[Data items]
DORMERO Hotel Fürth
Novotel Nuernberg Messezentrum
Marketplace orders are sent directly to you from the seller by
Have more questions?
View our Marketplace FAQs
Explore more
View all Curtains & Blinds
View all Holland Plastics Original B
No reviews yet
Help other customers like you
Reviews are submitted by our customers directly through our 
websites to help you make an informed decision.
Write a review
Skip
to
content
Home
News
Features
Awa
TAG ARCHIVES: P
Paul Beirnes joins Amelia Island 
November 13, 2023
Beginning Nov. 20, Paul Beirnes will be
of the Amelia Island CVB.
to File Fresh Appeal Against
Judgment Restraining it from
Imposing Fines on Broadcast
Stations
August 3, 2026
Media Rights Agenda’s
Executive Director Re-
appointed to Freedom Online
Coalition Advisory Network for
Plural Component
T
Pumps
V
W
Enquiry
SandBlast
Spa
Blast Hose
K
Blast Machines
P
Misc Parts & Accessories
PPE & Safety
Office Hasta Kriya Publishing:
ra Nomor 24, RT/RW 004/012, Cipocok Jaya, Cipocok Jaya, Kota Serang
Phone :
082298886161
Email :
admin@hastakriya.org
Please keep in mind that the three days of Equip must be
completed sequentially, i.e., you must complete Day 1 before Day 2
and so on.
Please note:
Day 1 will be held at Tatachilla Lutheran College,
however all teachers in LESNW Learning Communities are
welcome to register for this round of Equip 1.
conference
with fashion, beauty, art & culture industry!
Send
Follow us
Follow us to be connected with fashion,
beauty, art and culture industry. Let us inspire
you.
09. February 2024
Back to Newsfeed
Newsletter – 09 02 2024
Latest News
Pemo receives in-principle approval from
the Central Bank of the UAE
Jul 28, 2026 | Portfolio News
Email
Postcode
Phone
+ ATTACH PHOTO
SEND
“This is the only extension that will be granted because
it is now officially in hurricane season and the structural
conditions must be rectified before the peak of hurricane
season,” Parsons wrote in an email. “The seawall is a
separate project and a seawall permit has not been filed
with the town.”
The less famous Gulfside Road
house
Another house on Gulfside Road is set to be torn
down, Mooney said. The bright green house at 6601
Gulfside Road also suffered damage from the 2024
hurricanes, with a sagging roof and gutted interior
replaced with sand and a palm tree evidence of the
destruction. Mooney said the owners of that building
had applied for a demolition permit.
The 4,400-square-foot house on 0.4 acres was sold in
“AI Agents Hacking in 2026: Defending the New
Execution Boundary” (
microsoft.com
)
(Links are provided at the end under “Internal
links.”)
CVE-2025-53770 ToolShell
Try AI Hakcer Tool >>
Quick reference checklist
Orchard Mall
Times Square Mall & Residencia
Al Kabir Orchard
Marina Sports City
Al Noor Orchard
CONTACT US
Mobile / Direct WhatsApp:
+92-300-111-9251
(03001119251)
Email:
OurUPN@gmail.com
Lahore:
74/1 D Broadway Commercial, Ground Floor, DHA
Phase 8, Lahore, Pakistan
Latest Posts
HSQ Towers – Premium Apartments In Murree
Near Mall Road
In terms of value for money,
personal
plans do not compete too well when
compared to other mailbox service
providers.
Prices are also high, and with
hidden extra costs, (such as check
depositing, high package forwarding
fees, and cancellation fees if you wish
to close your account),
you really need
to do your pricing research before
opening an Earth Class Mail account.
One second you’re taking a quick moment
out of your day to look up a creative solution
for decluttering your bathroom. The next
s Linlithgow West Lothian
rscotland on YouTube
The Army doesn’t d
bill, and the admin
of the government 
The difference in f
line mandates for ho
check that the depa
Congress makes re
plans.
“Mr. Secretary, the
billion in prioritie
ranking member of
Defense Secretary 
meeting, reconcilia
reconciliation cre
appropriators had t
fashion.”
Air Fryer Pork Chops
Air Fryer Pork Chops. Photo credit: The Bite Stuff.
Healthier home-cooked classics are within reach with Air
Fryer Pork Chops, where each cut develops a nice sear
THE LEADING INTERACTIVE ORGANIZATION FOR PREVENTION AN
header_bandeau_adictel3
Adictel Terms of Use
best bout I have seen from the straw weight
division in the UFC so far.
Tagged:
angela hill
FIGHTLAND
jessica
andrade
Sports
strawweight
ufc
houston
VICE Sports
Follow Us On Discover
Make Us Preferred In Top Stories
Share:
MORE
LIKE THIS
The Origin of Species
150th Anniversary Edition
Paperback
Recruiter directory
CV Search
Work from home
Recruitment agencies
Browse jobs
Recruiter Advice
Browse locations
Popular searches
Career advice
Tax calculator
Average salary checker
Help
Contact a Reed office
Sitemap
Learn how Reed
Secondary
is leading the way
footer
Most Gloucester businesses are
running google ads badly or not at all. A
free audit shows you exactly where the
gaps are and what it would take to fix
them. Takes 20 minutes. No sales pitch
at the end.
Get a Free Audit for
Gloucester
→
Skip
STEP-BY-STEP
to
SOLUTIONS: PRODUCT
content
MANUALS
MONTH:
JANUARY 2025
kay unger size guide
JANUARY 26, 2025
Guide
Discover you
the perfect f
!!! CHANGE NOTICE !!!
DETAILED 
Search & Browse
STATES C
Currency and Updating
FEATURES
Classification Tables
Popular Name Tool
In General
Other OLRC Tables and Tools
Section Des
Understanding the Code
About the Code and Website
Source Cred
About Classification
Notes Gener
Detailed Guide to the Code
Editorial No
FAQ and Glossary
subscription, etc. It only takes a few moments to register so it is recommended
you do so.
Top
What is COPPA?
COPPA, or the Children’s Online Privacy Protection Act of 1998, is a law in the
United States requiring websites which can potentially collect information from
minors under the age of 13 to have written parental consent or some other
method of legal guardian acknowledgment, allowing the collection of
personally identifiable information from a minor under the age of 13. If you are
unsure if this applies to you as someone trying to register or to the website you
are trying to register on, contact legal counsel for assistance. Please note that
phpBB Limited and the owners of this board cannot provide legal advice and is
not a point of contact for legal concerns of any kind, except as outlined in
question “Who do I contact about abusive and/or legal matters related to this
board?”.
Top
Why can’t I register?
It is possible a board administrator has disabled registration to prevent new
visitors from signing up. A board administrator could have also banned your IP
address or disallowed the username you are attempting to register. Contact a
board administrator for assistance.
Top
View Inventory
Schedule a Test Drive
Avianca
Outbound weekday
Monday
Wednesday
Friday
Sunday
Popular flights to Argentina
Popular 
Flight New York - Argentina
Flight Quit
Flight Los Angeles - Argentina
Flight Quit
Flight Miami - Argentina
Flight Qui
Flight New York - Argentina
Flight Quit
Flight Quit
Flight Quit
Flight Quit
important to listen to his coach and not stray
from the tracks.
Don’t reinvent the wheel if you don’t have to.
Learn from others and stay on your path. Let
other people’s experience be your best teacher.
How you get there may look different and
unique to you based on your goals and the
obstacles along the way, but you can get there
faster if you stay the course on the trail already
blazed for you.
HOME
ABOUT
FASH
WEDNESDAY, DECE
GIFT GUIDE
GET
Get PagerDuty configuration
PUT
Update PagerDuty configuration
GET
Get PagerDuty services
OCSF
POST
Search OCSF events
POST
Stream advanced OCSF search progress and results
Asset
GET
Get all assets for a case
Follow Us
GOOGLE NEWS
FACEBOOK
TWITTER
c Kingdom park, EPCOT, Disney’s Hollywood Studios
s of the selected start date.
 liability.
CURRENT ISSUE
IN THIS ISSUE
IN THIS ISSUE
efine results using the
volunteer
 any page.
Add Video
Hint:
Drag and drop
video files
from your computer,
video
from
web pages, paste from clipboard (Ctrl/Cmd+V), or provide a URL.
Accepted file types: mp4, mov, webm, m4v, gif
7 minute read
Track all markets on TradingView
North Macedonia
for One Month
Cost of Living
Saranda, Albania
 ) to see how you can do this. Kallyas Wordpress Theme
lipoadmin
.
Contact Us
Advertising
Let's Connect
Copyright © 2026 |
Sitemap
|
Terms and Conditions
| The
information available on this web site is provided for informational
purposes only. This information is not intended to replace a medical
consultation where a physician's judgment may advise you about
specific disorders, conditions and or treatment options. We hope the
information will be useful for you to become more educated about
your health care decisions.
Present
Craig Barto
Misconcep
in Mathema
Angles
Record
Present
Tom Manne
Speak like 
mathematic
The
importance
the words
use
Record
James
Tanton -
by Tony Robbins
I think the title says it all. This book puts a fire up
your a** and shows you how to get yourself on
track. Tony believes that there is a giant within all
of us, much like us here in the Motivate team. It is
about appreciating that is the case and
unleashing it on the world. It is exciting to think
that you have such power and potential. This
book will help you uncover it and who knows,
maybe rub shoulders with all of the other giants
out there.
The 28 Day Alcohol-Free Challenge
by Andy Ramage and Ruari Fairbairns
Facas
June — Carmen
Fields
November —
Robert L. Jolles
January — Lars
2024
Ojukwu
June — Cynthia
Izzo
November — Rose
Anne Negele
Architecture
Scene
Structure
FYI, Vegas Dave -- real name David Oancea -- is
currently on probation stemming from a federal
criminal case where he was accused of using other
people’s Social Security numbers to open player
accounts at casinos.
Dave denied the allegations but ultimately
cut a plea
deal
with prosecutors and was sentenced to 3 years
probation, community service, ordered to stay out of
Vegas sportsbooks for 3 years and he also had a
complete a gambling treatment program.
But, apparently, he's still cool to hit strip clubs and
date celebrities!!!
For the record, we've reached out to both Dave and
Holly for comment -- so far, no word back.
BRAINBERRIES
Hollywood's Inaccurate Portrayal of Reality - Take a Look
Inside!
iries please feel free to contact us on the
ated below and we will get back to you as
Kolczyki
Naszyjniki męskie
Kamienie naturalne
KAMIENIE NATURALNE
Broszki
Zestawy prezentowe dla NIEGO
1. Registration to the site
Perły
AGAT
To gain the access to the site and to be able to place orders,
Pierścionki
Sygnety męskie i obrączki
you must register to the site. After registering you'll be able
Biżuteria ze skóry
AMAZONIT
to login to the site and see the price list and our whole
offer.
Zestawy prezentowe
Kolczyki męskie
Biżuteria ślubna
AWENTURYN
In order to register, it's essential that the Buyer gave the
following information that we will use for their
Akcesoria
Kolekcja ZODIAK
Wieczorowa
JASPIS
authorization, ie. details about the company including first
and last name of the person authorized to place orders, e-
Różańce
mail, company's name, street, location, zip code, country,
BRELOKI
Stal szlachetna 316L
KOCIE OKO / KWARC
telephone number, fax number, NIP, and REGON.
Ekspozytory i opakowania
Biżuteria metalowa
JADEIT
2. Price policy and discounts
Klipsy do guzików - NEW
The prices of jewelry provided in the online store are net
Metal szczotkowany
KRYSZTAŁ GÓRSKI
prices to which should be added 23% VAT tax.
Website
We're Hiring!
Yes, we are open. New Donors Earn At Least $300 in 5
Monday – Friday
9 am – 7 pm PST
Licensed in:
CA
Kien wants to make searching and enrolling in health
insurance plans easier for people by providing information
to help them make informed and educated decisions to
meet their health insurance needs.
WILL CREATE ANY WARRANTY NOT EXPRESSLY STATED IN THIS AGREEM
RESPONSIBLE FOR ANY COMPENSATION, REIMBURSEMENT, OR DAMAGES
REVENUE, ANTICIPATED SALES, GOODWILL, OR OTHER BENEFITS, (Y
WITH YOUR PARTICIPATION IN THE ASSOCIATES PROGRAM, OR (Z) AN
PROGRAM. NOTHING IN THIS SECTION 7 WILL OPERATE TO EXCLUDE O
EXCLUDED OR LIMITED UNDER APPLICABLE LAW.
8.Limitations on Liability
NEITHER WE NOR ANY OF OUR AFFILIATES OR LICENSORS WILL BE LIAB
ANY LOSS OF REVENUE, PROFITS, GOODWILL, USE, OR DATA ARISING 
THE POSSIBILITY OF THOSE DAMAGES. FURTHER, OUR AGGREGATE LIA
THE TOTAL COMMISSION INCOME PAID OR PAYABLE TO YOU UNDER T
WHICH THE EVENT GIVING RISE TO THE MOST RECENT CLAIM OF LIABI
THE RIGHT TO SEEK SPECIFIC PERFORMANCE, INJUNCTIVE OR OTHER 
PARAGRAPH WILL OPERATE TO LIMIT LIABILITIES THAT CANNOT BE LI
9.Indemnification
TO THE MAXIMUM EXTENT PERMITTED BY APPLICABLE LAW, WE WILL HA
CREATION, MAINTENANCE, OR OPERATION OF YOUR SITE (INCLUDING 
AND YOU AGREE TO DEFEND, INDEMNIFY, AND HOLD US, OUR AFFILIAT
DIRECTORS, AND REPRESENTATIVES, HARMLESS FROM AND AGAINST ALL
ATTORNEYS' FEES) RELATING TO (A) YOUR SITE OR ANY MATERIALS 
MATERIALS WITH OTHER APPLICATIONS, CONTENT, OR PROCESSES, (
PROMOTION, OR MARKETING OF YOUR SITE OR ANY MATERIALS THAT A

● TASK TO COMPLETE:
The word "administrator" appears in how many lines of the records? Give the number only.

● FINAL ANSWER:
3